Return only the stretch of the material below that begins with the line containing "mobilen Geräte und Anwendungen" and ends with the line containing "AD Serisi Entegreler", exactly; both of those lines belong to it.

◆ Data records:

◆ ◆ ◆ ◆

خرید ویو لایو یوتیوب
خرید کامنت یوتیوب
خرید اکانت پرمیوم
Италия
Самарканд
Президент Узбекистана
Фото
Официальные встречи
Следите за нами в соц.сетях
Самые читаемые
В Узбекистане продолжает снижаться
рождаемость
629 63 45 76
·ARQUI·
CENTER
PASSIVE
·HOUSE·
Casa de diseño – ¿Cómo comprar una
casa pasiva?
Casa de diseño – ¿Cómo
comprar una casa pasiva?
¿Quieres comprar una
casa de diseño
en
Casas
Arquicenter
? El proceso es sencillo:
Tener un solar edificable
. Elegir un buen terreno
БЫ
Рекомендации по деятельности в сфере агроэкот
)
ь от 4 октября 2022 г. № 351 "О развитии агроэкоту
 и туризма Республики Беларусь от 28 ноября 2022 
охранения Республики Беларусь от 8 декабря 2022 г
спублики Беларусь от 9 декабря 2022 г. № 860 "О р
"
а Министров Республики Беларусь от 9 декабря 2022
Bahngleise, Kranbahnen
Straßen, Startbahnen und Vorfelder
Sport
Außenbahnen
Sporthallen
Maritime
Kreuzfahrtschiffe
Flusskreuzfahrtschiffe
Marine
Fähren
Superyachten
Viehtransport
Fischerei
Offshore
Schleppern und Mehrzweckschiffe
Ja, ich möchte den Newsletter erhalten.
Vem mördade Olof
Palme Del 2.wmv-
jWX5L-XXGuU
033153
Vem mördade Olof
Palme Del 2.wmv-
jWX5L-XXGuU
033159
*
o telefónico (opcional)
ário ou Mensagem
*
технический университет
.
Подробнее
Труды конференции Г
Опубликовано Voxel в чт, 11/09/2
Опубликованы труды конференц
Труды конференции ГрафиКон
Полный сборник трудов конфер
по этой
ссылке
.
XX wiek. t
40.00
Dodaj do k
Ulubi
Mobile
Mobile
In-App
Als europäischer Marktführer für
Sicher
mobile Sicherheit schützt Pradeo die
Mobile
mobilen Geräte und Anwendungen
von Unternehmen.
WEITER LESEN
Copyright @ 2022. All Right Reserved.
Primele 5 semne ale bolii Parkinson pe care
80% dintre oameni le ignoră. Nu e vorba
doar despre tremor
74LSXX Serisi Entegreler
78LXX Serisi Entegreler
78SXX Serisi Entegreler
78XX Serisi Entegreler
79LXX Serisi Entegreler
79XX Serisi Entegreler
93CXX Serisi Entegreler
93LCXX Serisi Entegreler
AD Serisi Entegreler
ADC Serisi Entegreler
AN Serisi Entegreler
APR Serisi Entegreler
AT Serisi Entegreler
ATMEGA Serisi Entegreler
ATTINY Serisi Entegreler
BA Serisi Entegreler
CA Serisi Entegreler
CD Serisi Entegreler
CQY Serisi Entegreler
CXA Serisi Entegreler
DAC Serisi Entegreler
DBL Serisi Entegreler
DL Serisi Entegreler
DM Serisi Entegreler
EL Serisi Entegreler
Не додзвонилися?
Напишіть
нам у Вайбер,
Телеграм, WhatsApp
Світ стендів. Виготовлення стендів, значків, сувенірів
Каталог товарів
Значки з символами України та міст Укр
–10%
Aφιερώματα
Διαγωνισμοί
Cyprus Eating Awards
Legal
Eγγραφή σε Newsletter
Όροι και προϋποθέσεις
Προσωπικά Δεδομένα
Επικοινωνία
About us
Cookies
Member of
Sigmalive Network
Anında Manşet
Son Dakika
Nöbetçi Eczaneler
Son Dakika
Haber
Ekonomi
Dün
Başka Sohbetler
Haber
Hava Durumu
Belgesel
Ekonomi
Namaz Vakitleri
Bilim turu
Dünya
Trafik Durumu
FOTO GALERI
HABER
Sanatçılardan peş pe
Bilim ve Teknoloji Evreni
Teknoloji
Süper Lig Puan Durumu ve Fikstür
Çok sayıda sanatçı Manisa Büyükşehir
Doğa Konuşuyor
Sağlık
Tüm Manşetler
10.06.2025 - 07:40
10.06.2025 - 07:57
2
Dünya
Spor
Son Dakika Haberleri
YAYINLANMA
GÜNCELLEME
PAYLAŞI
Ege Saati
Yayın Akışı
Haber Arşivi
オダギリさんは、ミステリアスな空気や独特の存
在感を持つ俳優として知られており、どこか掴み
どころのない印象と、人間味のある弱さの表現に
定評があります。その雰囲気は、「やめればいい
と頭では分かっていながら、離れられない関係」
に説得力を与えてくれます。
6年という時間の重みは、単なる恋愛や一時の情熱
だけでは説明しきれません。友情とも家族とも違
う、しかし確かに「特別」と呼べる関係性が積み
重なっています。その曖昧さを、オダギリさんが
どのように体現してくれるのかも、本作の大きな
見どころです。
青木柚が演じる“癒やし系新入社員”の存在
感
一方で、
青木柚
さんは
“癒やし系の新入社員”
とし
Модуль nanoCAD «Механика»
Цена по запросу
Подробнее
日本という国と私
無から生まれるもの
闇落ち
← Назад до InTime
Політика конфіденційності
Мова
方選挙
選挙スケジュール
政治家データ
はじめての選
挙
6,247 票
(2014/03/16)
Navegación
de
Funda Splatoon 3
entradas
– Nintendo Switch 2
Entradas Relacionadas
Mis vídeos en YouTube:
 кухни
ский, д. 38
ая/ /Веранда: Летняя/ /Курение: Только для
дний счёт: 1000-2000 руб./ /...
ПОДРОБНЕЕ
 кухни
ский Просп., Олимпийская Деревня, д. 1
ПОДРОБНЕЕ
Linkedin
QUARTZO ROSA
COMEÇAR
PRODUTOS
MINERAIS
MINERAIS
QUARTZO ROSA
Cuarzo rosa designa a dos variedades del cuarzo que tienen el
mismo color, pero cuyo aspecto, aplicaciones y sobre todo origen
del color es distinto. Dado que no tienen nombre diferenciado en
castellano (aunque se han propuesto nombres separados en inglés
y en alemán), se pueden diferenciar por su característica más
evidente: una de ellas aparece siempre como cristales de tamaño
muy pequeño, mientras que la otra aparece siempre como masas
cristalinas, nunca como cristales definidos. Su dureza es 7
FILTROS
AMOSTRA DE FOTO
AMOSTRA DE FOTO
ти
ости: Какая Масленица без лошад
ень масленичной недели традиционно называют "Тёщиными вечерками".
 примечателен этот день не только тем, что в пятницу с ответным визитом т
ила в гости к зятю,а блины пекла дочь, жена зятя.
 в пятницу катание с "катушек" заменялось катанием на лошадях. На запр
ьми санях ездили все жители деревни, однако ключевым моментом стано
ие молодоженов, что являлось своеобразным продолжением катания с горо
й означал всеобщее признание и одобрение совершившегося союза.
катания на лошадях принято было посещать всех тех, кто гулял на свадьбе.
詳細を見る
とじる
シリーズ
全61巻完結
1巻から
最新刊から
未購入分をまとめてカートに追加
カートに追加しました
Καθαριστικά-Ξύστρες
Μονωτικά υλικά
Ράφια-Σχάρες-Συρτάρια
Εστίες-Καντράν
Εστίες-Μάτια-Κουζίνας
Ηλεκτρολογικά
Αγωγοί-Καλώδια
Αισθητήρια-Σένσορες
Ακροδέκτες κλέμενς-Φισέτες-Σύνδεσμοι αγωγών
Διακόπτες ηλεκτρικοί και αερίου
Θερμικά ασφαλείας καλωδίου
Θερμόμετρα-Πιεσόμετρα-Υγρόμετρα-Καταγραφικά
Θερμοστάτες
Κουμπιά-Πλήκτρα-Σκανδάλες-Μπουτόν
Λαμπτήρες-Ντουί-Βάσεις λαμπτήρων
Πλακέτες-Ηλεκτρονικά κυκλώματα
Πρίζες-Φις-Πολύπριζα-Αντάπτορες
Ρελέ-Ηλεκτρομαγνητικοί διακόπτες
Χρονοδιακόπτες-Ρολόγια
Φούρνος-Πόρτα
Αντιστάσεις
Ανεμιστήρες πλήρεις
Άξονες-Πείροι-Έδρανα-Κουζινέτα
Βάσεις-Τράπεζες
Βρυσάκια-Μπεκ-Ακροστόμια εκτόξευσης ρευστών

◆ ◆ ◆ ◆

◆ Exercise solution:
mobilen Geräte und Anwendungen
von Unternehmen.
WEITER LESEN
Copyright @ 2022. All Right Reserved.
Primele 5 semne ale bolii Parkinson pe care
80% dintre oameni le ignoră. Nu e vorba
doar despre tremor
74LSXX Serisi Entegreler
78LXX Serisi Entegreler
78SXX Serisi Entegreler
78XX Serisi Entegreler
79LXX Serisi Entegreler
79XX Serisi Entegreler
93CXX Serisi Entegreler
93LCXX Serisi Entegreler
AD Serisi Entegreler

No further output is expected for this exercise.